Apart from raising public awareness, the coalition will submit the signatures collected from the online petition to the Hong Kong government and hasarranged a meeting with the Agriculture, Fisheries and Conservation Department to discuss their petition to destroy the stockpiles of confiscated ivory. As the coalition explained, destroying the stockpiles is only a start, their mission is to ban the domestic ivory trade:
We also want the Chinese government to ban its domestic ivory trade, to shut down the shops selling ivory products and to close down the 37 state-owned ivory carving factories across the country.
But first we want you to sign our petition asking the Hong Kong government to crush and burn the stockpile of ivory. We want Hong Kong to send a message to the world that ivory isn’t welcome here and we won’t allow our city to be any part of this cruel trade. Think about the elephants that died to create that 25 tonne pile of tusks. We must do all we can to make sure they didn’t die for nothing…
Mieszkam niestety bardzo daleko (Poland) od tych wspaniałych zwierząt i problemów związanych z kłusownictwem. Jedyne co mogę to włączac się wirtualnie. Popieram wszystkie akcje i mam nadzieję ze uda sie :-)

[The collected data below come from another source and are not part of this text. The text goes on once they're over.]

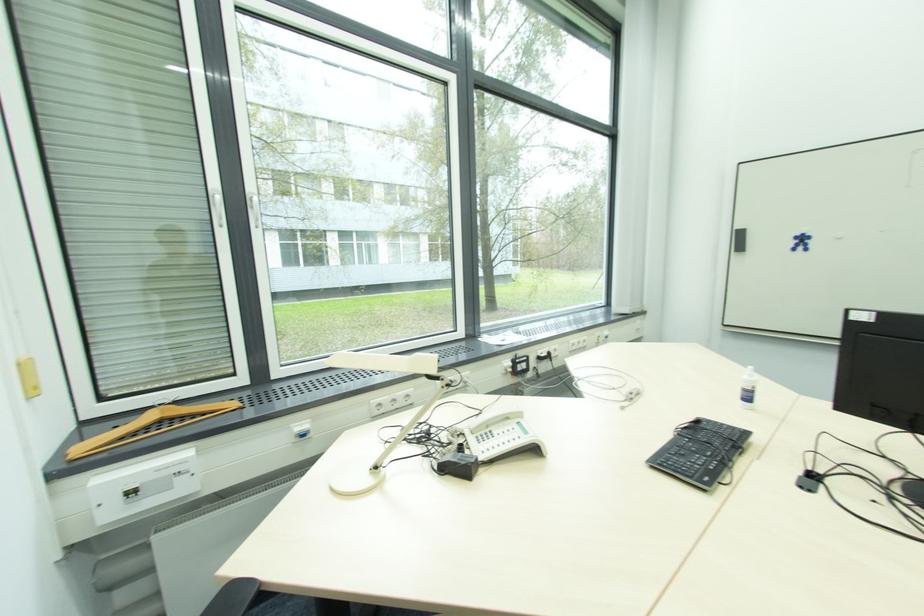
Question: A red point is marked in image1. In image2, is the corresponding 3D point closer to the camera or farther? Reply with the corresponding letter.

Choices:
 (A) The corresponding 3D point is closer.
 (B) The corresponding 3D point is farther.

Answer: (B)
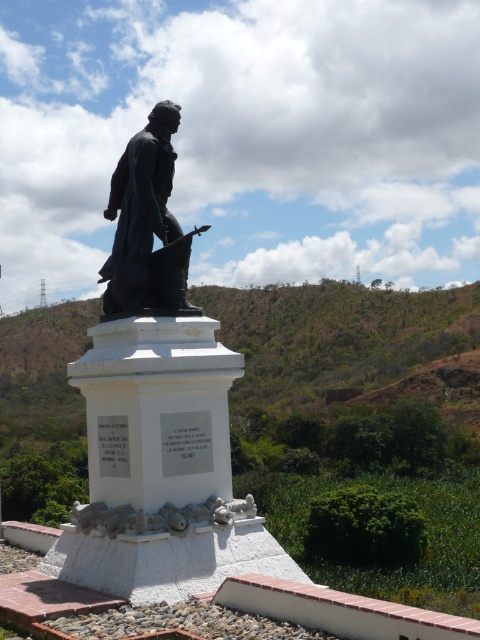
You are standing at the base of the black polished statue at center and want to walk to the nearest tree. The distance between you and the tree is 29.60 feet. If your walking speed is 3 feet per second, how long will it take you to reach the tree?

The distance between the black polished statue at center and the tree is 29.60 feet. At a speed of 3 feet per second, it will take approximately 9.87 seconds to reach the tree.

You are a landscape architect designing a new garden path that needs to pass between the green leafy hillside at center and the bronze statue at center. Given that the path must be at least 2 meters wide to accommodate visitors, can you determine if there is enough space between them based on their widths?

The green leafy hillside at center is wider than the bronze statue at center. However, the exact widths are not provided, so it is impossible to determine if the 2 meter path requirement can be met without additional measurements.

You are a landscape architect designing a new garden around the black polished statue at center and the green leafy hillside at center. Considering their heights, which object should be placed closer to visitors to ensure both are visible without obstruction?

The black polished statue at center has a lesser height compared to the green leafy hillside at center, so the statue should be placed closer to visitors to ensure it is visible over the taller hillside.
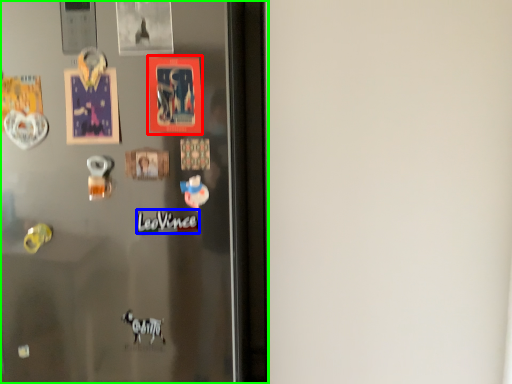
Question: Considering the real-world distances, which object is farthest from postcard (highlighted by a red box)? writing (highlighted by a blue box) or refrigerator (highlighted by a green box)?

Choices:
 (A) writing
 (B) refrigerator

Answer: (B)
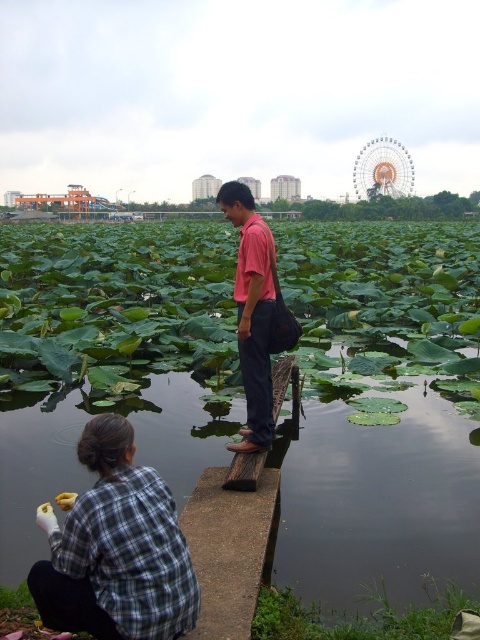
Question: Does plaid fabric shirt at lower left appear under pink matte shirt at center?

Choices:
 (A) yes
 (B) no

Answer: (A)

Question: Among these objects, which one is nearest to the camera?

Choices:
 (A) plaid fabric shirt at lower left
 (B) pink matte shirt at center

Answer: (A)

Question: Can you confirm if plaid fabric shirt at lower left is wider than pink matte shirt at center?

Choices:
 (A) yes
 (B) no

Answer: (A)

Question: Which point is farther to the camera?

Choices:
 (A) pink matte shirt at center
 (B) plaid fabric shirt at lower left

Answer: (A)

Question: Is plaid fabric shirt at lower left thinner than pink matte shirt at center?

Choices:
 (A) no
 (B) yes

Answer: (A)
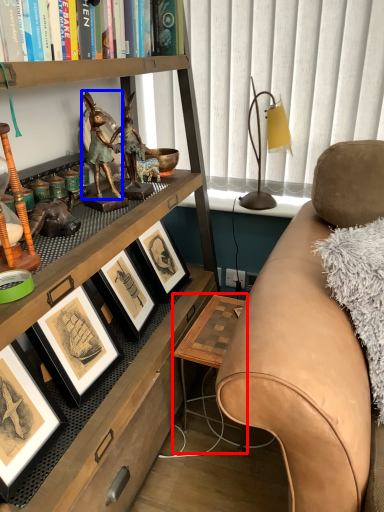
Question: Which object appears closest to the camera in this image, table (highlighted by a red box) or person (highlighted by a blue box)?

Choices:
 (A) table
 (B) person

Answer: (B)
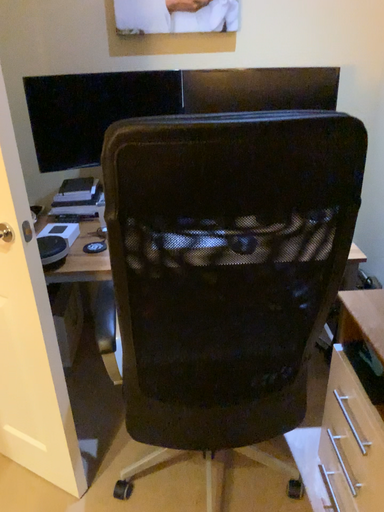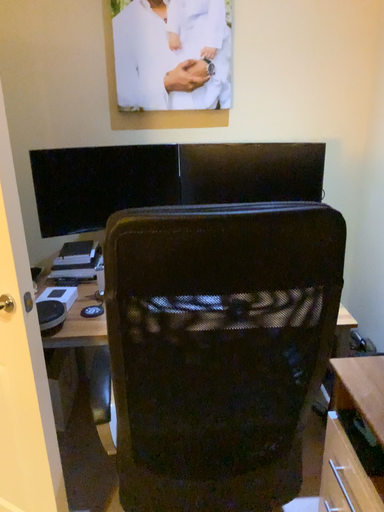
Question: How did the camera likely rotate when shooting the video?

Choices:
 (A) rotated downward
 (B) rotated upward

Answer: (B)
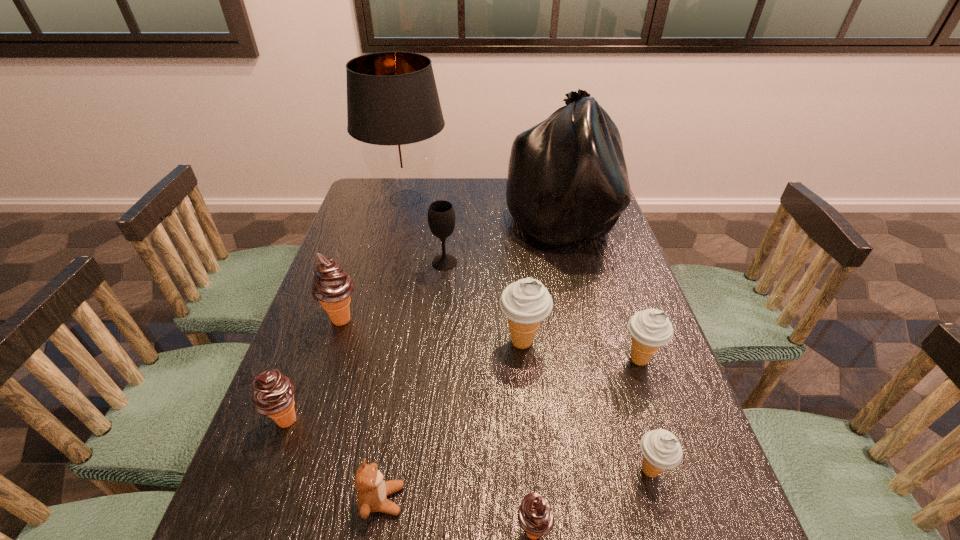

Thank you to the Hong Kong advocates and activists who bought this story to the mainstream. It is “the elephant in the room” that the government run carving factories generate the goods that consumers continue to buy. I ask that every Chinese person who is thinking of buying, think about their piece of Ivory and that it most likely came from the majestic elephant who was killed by illegal hunters. Although some Ivory trade is ‘legal’ doesn’t make it right. There are between 200,000 and 400,000 elephants left in Africa and they are being killed at the rate of 100 a day for Chinese consumers to “own” a piece of carved tusk. They will be ALL GONE by 2020 if we do not stop buying ivory. Elephant society is much like human society – they are long lived, family oriented animals. They mourn their dead. The ivory trade is killing ONE elephant every 15 minutes, it has to stop – surely any caring person would think “it isn’t worth it – don’t buy ivory!” Please. Not long now until they are all dead for chopsticks and art objects – this is our generation’s responsibility , everyone – not just Chinese people, all people. We must stop this together.